Jammeh came to power in a coup in 1994, and then swept elections in 1996, 2001, 2006 and 2011, after a 2002 constitutional amendment removed presidential term limits. Critics, though, say those elections were not free and fair, and they accuse his regime of corruption and human rights abuses.

Gambia has seen a large exodus of its citizens trying to migrate to Europe on dangerous water routes in recent years. Jammeh says such migration is a matter of choice, and that Gambians do not leave because of poverty.

On Thursday, more than 880,000 registered voters will head to more than 1,400 polling stations around the country. The sliver of a country, surrounded by Senegal and a small Atlantic coastline, has a population of about 1.9 million.

Jammeh faces off against Adama Barrow, a former businessman and United Democratic Party leader, who emerged as the candidate for an alliance of eight opposition parties. Former ruling party deputy Mama Kandeh is running for the Gambia Democratic Congress, the only opposition party not in the coalition.

Voters will use marbles, placing them into green, silver and purple ballot drums, which will be counted on the spot using wooden tablets. Observers from the European Union and the West African regional bloc ECOWAS are not attending the vote, though the African Union will send a handful of observers.

Security forces arrested dozens in April and May after protests calling for electoral and political reforms. Two main opposition party members died in detention after the protests, and 15 opposition supporters are now serving three-year prison sentences.

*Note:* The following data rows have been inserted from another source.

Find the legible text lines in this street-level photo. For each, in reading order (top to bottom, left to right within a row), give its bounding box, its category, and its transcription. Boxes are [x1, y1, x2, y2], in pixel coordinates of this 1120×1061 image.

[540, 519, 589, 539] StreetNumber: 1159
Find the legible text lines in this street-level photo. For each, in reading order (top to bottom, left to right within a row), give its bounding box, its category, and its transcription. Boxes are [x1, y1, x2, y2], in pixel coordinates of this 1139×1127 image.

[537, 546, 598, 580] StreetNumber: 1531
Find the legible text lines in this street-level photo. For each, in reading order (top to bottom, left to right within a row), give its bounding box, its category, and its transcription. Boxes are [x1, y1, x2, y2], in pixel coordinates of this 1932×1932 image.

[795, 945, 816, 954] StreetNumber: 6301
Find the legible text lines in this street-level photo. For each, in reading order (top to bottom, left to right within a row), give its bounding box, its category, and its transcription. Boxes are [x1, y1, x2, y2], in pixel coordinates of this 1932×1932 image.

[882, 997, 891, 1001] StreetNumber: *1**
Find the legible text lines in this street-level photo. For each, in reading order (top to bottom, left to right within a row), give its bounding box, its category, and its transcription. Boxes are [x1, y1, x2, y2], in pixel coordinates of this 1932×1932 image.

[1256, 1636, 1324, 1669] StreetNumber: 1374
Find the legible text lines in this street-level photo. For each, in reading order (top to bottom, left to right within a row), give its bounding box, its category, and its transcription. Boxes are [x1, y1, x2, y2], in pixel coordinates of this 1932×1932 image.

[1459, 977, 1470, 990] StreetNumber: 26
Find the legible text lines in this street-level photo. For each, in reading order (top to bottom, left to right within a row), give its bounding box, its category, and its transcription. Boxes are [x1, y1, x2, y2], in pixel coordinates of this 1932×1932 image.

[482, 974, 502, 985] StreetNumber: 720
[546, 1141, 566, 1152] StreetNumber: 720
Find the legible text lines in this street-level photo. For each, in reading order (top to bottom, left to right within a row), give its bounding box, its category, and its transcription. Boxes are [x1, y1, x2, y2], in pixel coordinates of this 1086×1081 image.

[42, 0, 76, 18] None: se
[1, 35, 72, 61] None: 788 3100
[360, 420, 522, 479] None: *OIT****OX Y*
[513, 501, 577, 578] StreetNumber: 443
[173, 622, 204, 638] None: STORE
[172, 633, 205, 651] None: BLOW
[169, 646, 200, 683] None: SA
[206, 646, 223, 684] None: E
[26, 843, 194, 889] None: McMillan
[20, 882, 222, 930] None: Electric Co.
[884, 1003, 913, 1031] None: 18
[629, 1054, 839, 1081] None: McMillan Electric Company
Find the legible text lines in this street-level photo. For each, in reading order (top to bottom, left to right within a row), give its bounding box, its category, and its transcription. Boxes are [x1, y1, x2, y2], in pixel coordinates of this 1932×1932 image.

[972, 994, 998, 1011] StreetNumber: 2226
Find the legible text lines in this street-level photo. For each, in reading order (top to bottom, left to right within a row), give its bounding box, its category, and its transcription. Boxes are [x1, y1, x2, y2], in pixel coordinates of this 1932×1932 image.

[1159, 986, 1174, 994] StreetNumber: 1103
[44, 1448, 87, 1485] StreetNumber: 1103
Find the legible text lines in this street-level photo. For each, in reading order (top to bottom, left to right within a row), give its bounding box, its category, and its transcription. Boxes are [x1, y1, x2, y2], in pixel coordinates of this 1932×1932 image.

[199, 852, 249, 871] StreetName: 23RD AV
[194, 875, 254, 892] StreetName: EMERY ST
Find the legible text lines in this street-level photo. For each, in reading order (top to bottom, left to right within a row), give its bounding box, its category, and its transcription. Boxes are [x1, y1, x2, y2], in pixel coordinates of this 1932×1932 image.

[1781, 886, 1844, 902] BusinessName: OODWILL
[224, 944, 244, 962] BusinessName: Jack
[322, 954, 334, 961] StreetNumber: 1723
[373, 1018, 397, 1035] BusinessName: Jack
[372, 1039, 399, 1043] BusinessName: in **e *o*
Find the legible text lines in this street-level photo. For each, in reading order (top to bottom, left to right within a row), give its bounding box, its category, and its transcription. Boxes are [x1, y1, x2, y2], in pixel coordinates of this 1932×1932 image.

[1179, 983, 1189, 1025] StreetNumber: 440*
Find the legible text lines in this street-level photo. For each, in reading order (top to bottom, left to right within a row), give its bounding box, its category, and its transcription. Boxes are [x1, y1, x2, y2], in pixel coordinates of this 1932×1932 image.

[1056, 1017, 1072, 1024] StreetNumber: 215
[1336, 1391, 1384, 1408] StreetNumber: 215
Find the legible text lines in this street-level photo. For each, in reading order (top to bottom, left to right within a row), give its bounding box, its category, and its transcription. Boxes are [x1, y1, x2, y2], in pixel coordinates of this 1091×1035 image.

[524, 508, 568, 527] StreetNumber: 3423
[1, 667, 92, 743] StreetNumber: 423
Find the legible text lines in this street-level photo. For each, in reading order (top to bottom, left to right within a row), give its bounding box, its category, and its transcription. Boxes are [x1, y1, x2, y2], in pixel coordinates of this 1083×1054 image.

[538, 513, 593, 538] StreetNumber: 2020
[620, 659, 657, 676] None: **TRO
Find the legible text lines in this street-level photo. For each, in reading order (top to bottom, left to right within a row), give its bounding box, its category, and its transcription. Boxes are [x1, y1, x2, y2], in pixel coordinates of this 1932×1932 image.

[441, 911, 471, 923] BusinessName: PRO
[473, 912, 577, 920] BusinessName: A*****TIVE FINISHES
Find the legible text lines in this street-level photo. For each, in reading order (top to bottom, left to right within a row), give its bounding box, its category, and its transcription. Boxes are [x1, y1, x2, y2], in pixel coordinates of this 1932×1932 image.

That clampdown, however, has not stymied an excited opposition coalition.

"It's been impressive to see that there have been so many people willing to claim their rights, and to speak out and campaign, and do so freely during these two weeks," said Stephen Cockburn, Amnesty International's deputy regional director for West and Central Africa. "Our fear is the freedom that has been allowed, that has been claimed and used, will stop."

Isatou Jadama, 26, was among the thousands of opposition supporters lining the streets this week.

"We need change for our country, and a good leader," Jadama said.

Omar Amadou Jallow, an emblematic opposition leader for the People's Progressive Party, which joined the coalition, agreed that this is the year for change.

"For 22 years we have realized that Gambia has been turned into a prison; the arrests, the tensions, the torture and many of our people have gone into exile ... That shows the tyranny of the regime," he said. "We are going to give people their freedoms, their liberties. That is more important than anything else."